Melawi, Expose.com — Dewan Pimpinan Daerah (DPD) LDII Kabupaten Melawi melakukan panen demplot Padi Varitas IPB 9G di Desa Batu Nanta Kecamatan Belimbing Melawi, Kamis (7/5/2026).
Keberhasilan ini menjadi bukti konkret LDII Melawi dalam mengubah lahan gambut yang identik tidak produktif menjadi lahan produktif untuk tanaman padi varietas IPB 9G.
Ketua DPD LDII Melawi, Muhammad Mardiyanto menegaskan panen demplot padi menjadi bukti bahwa lahan gambut memiliki potensi produktif apabila dikelola dengan metode pertanian yang tepat.
"Demplot ini menjadi bukti jika lahan gambut juga berpotensi untuk lahan tanaman pangan seperti padi. Syaratnya butuh ketekunan dan sentuhan teknologi tanam," ujarnya
Tak lupa ia pun mengajak warga untuk memanfaatkan lahan yang ada, karena potensi luasan tanam cukup besar.
"Apa yang LDII lakukan semoga menjadi motivasi warga untuk memanfaatkan lahan yang ada. Potensinya bisa mencapai 8 hektar. Jika bisa serempak menanam padi maka peluang besar desa ini menjadi sentra beras," jelas dia.
Apalagi oleh DPP LDII, Desa Batu Nanta menjadi satu dari delapan desa yang diusulkan menjadi Desa Binaan Tematik kepada Menteri Desa dan PDT sebagai Desa Ketahanan Pangan.
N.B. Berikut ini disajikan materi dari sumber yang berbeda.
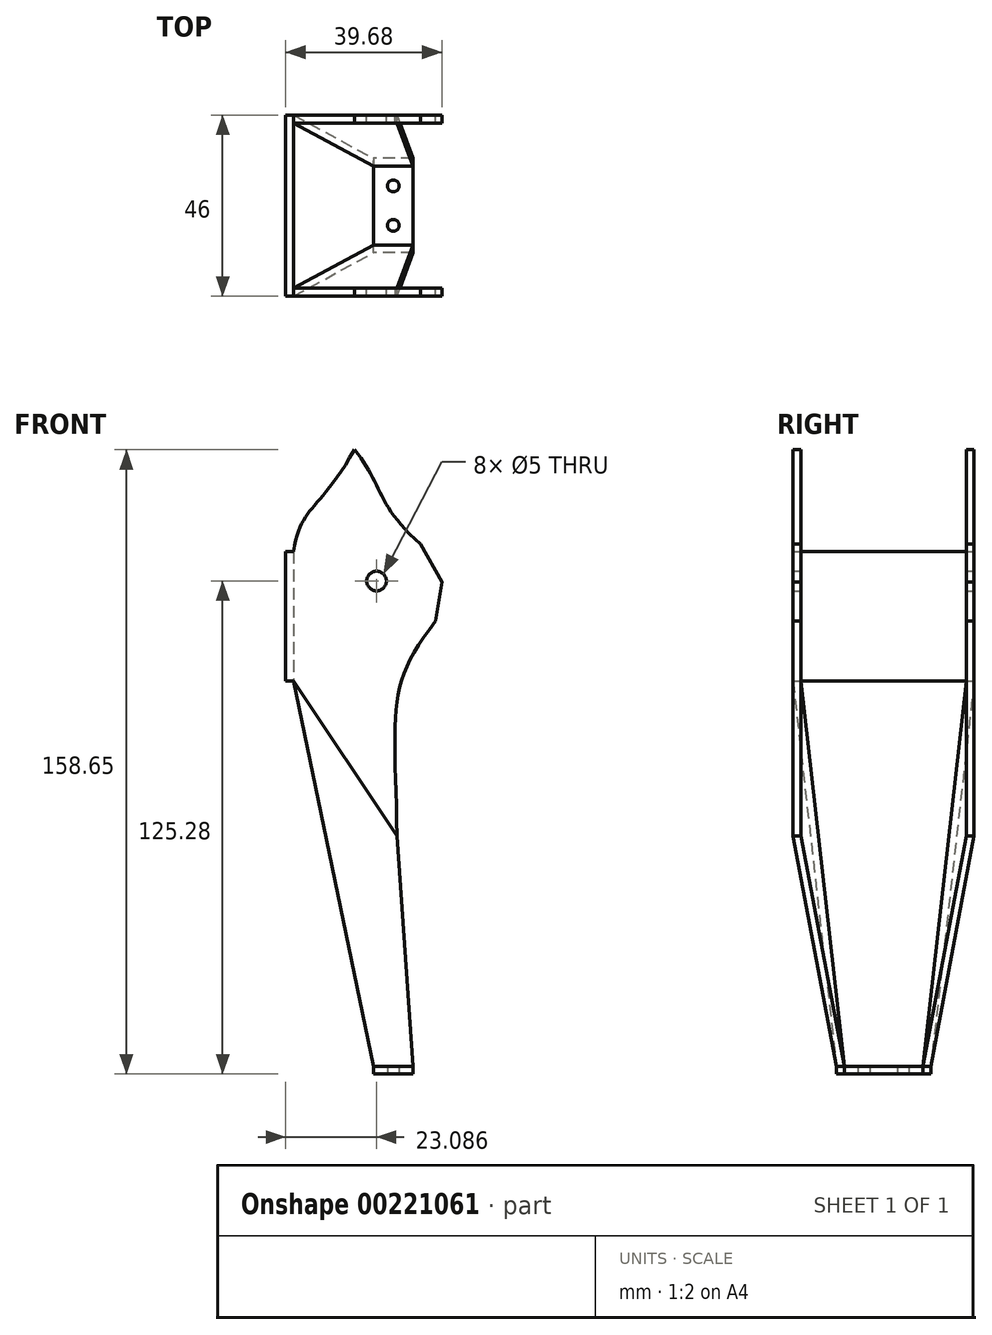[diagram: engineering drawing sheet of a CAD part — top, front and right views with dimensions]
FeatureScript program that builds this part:
annotation { "Feature Type Name" : "Feature", "Feature Type Description" : "" }
export const myFeature = defineFeature(function(context is Context, id is Id, definition is map)
    precondition{}
    {
        {
            var Q0;
            Q0=qCreatedBy(makeId("Front.planeOp"),FACE);
            var sketch = newSketch(context, id + "F0", { "sketchPlane" : qUnion([Q0])});
            skCircle(sketch, "E0", {"center": v(-36.31, 30.77) * mm, "radius": 2.5 * mm});
            skLineSegment(sketch, "E1", {"start": v(-57.44, 38.23) * mm, "end": v(-57.44, 5.36) * mm});
            skLineSegment(sketch, "E2", {"start": v(-25.18, 40.15) * mm, "end": v(-19.72, 30.45) * mm});
            skLineSegment(sketch, "E3", {"start": v(-57.44, 38.23) * mm, "end": v(-59.4, 38.23) * mm});
            skLineSegment(sketch, "E4", {"start": v(-59.4, 38.23) * mm, "end": v(-59.4, 5.36) * mm});
            skLineSegment(sketch, "E5", {"start": v(-59.4, 5.36) * mm, "end": v(-57.44, 5.36) * mm});
            skLineSegment(sketch, "E6", {"start": v(-19.72, 30.45) * mm, "end": v(-21.3, 20.58) * mm});
            skFitSpline(sketch, "E7", {"points": [v(-21.3, 20.58) * mm, v(-31.14, -35.38) * mm], "startDerivative": vector(-39.68, -51.32) * mm, "endDerivative": vector(1.08, -100.07) * mm});
            skLineSegment(sketch, "E8", {"start": v(-57.44, 5.36) * mm, "end": v(-31.15, -34.06) * mm});
            skFitSpline(sketch, "E9", {"points": [v(-41.94, 64.14) * mm, v(-25.18, 40.15) * mm], "startDerivative": vector(21.16, -25.4) * mm, "endDerivative": vector(34.39, -30.69) * mm});
            skFitSpline(sketch, "E10", {"points": [v(-41.94, 64.14) * mm, v(-57.44, 38.23) * mm], "startDerivative": vector(-28.04, -49.2) * mm, "endDerivative": vector(-6.11, -36.58) * mm});
            skLineSegment(sketch, "E11", {"start": v(-27.07, -94.51) * mm, "end": v(-37.07, -94.51) * mm});
            skLineSegment(sketch, "E12", {"start": v(-37.07, -94.51) * mm, "end": v(-37.07, -92.51) * mm});
            skLineSegment(sketch, "E13", {"start": v(-37.07, -92.51) * mm, "end": v(-27.07, -92.51) * mm});
            skLineSegment(sketch, "E14", {"start": v(-27.07, -92.51) * mm, "end": v(-27.07, -94.51) * mm});
            skSolve(sketch);
        }
        {
            var Q0;
            Q0=makeQuery(id+"F0.imprint","IMPRINT",FACE,{"disambiguationData":[TD([[makeQuery(id+"F0.imprint","IMPRINT",EDGE,{"derivedFrom":sQuery(id+"F0.wireOp",EDGE,"E0")}),-1.0]])]});
            var Q1;
            Q1=makeQuery(id+"F0.imprint","IMPRINT",FACE,{"disambiguationData":[TD([[makeQuery(id+"F0.imprint","IMPRINT",EDGE,{"derivedFrom":sQuery(id+"F0.wireOp",EDGE,"E1")}),-1.0]])]});
            extrude(context, id + "F1", {"entities" : qUnion([Q0, Q1]), "endBound" : BoundingType.SYMMETRIC, "depth" : 46 * mm});
        }
        {
            var Q0;
            Q0=makeQuery(id+"F0.imprint","IMPRINT",FACE,{"disambiguationData":[TD([[makeQuery(id+"F0.imprint","IMPRINT",EDGE,{"derivedFrom":sQuery(id+"F0.wireOp",EDGE,"E11")}),-1.0]])]});
            extrude(context, id + "F2", {"entities" : qUnion([Q0]), "depth" : 2 * mm});
        }
        {
            var Q0;
            Q0=makeQuery(id+"F0.imprint","IMPRINT",FACE,{"disambiguationData":[TD([[makeQuery(id+"F0.imprint","IMPRINT",EDGE,{"derivedFrom":sQuery(id+"F0.wireOp",EDGE,"E0")}),-1.0]])]});
            extrude(context, id + "F3", {"entities" : qUnion([Q0]), "operationType" : NewBodyOperationType.REMOVE, "endBound" : BoundingType.SYMMETRIC, "oppositeDirection" : true, "depth" : 42 * mm});
        }
        {
            var Q0;
            Q0=makeQuery(id+"F2.opExtrude","SWEPT_BODY",BODY,{"disambiguationData":[OSD([sQuery(id+"F0.wireOp",EDGE,"E11"),sQuery(id+"F0.wireOp",EDGE,"E12"),sQuery(id+"F0.wireOp",EDGE,"E13"),sQuery(id+"F0.wireOp",EDGE,"E14")])]});
            transform(context, id + "F4", {"entities" : qUnion([Q0]), "transformType" : TransformType.TRANSLATION_3D, "dx" : 0 * mm, "dy" : -10 * mm, "dz" : 0 * mm, "makeCopy" : false});
        }
        {
            var Q0;
            Q0=makeQuery(id+"F0.imprint","IMPRINT",FACE,{"disambiguationData":[TD([[makeQuery(id+"F0.imprint","IMPRINT",EDGE,{"derivedFrom":sQuery(id+"F0.wireOp",EDGE,"E11")}),-1.0]])]});
            extrude(context, id + "F5", {"entities" : qUnion([Q0]), "oppositeDirection" : true, "depth" : 2 * mm});
        }
        {
            var Q0;
            Q0=makeQuery(id+"F5.opExtrude","SWEPT_BODY",BODY,{"disambiguationData":[OSD([sQuery(id+"F0.wireOp",EDGE,"E11"),sQuery(id+"F0.wireOp",EDGE,"E12"),sQuery(id+"F0.wireOp",EDGE,"E13"),sQuery(id+"F0.wireOp",EDGE,"E14")])]});
            transform(context, id + "F6", {"entities" : qUnion([Q0]), "transformType" : TransformType.TRANSLATION_3D, "dx" : 0 * mm, "dy" : 10 * mm, "dz" : 0 * mm, "makeCopy" : false});
        }
        {
            var Q0;
            {var subQ0=sQuery(id+"F0.wireOp",EDGE,"E10");var subQ1=sQuery(id+"F0.wireOp",EDGE,"E9");var subQ2=sQuery(id+"F0.wireOp",EDGE,"E8");var subQ3=sQuery(id+"F0.wireOp",EDGE,"E7");var subQ4=sQuery(id+"F0.wireOp",EDGE,"E6");var subQ5=sQuery(id+"F0.wireOp",EDGE,"E2");var subQ6=sQuery(id+"F0.wireOp",EDGE,"E1");var subQ7=sQuery(id+"F0.wireOp",EDGE,"E0");Q0=makeQuery(id+"F3.boolean.opBoolean","SPLIT",FACE,{"disambiguationData":[TD([makeQuery(id+"F3.opExtrude","CAP_FACE",FACE,{"disambiguationData":[OSD([subQ7,subQ6,subQ5,subQ4,subQ3,subQ2,subQ1,subQ0])],"isStart":true})])],"derivedFrom":makeQuery(id+"F1.opExtrude","SWEPT_FACE",FACE,{"disambiguationData":[OSD([subQ2])]})});}
            var Q1;
            Q1=makeQuery(id+"F2.opExtrude","SWEPT_FACE",FACE,{"disambiguationData":[OSD([sQuery(id+"F0.wireOp",EDGE,"E13")])]});
            loft(context, id + "F7", {"sheetProfilesArray" : [{ "sheetProfileEntities" : qUnion([Q0]) }, { "sheetProfileEntities" : qUnion([Q1]) }]});
        }
        {
            var Q0;
            {var subQ0=sQuery(id+"F0.wireOp",EDGE,"E10");var subQ1=sQuery(id+"F0.wireOp",EDGE,"E9");var subQ2=sQuery(id+"F0.wireOp",EDGE,"E8");var subQ3=sQuery(id+"F0.wireOp",EDGE,"E7");var subQ4=sQuery(id+"F0.wireOp",EDGE,"E6");var subQ5=sQuery(id+"F0.wireOp",EDGE,"E2");var subQ6=sQuery(id+"F0.wireOp",EDGE,"E1");var subQ7=sQuery(id+"F0.wireOp",EDGE,"E0");Q0=makeQuery(id+"F3.boolean.opBoolean","SPLIT",FACE,{"disambiguationData":[TD([makeQuery(id+"F3.opExtrude","CAP_FACE",FACE,{"disambiguationData":[OSD([subQ7,subQ6,subQ5,subQ4,subQ3,subQ2,subQ1,subQ0])],"isStart":false})])],"derivedFrom":makeQuery(id+"F1.opExtrude","SWEPT_FACE",FACE,{"disambiguationData":[OSD([subQ2])]})});}
            var Q1;
            Q1=makeQuery(id+"F5.opExtrude","SWEPT_FACE",FACE,{"disambiguationData":[OSD([sQuery(id+"F0.wireOp",EDGE,"E13")])]});
            loft(context, id + "F8", {"sheetProfilesArray" : [{ "sheetProfileEntities" : qUnion([Q0]) }, { "sheetProfileEntities" : qUnion([Q1]) }]});
        }
        {
            var Q0;
            Q0=makeQuery(id+"F2.opExtrude","SWEPT_FACE",FACE,{"disambiguationData":[OSD([sQuery(id+"F0.wireOp",EDGE,"E11")])]});
            var sketch = newSketch(context, id + "F9", { "sketchPlane" : qUnion([Q0])});
            skLineSegment(sketch, "E15.bottom", {"start": v(-37.07, 12) * mm, "end": v(-27.07, 12) * mm});
            skLineSegment(sketch, "E15.top", {"start": v(-37.07, -12) * mm, "end": v(-27.07, -12) * mm});
            skLineSegment(sketch, "E15.left", {"start": v(-37.07, 12) * mm, "end": v(-37.07, -12) * mm});
            skLineSegment(sketch, "E15.right", {"start": v(-27.07, 12) * mm, "end": v(-27.07, -12) * mm});
            skCircle(sketch, "E16", {"center": v(-32.07, 5) * mm, "radius": 1.5 * mm});
            skCircle(sketch, "E17", {"center": v(-32.07, -5) * mm, "radius": 1.5 * mm});
            skSolve(sketch);
        }
        {
            var Q0;
            {var subQ2=sQuery(id+"F9.wireOp",EDGE,"E15.top");Q0=makeQuery(id+"F9.imprint","IMPRINT",FACE,{"disambiguationData":[TD([[makeQuery(id+"F9.imprint","IMPRINT",EDGE,{"derivedFrom":subQ2}),1.0]])]});}
            extrude(context, id + "F10", {"entities" : qUnion([Q0]), "oppositeDirection" : true, "depth" : 2 * mm});
        }
    });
"Desa Batu Nanta telah diusulkan menjadi Desa Binaan Tematik oleh DPP LDII kepada Mendes PDT. Maka secara organisatoris LDII akan melanjutkan apa yang dicapai pada kesempatan ini," tegas Mardiyanto.
Di tempat yang sama Penyuluh Pertanian Kabupaten Melawi, John Epafras mengatakan hasil panen demplot Padi IPB 9G sudah cukup bagus, artinya gambut cocok untuk tanaman padi.
"Berdasarkan hasil ubinan, demplot tersebut menghasilkan 3,8 kilogram gabah kering panen (GKP) atau setara sekitar 6,08 ton per hektare. Capaian itu dinilai cukup baik, terutama karena budidaya dilakukan di lahan gambut yang memiliki tantangan tersendiri dalam pengelolaannya," jelasnya.
Dijelaskan dia pertumbuhan tanaman juga menunjukkan hasil yang positif dengan jumlah anakan mencapai 12 hingga 15 per rumpun dari total 116 rumpun pengamatan.
"Kalau dilihat rumpunnya maka tanaman ini tumbuh dengan baik dan menandakan varietas IPB 9G mampu beradaptasi dengan baik pada karakteristik lahan setempat," tambah John.
Sedangkan Kelompok Tani Mawang Raya, Taswadi mengaku akan mengajak warga untuk menanam padi di lahan yang ada, apalagi pemerintahan desa sangat mendukung.
"Kami akan tambah luas tanam, dan mengajak warga untuk memanfaatkan lahan gambut yang selama ini belum terkelola dengan baik. Demplot ini bukti jika padi juga cocok untuk dibudidayakan di lahan gambut," katanya.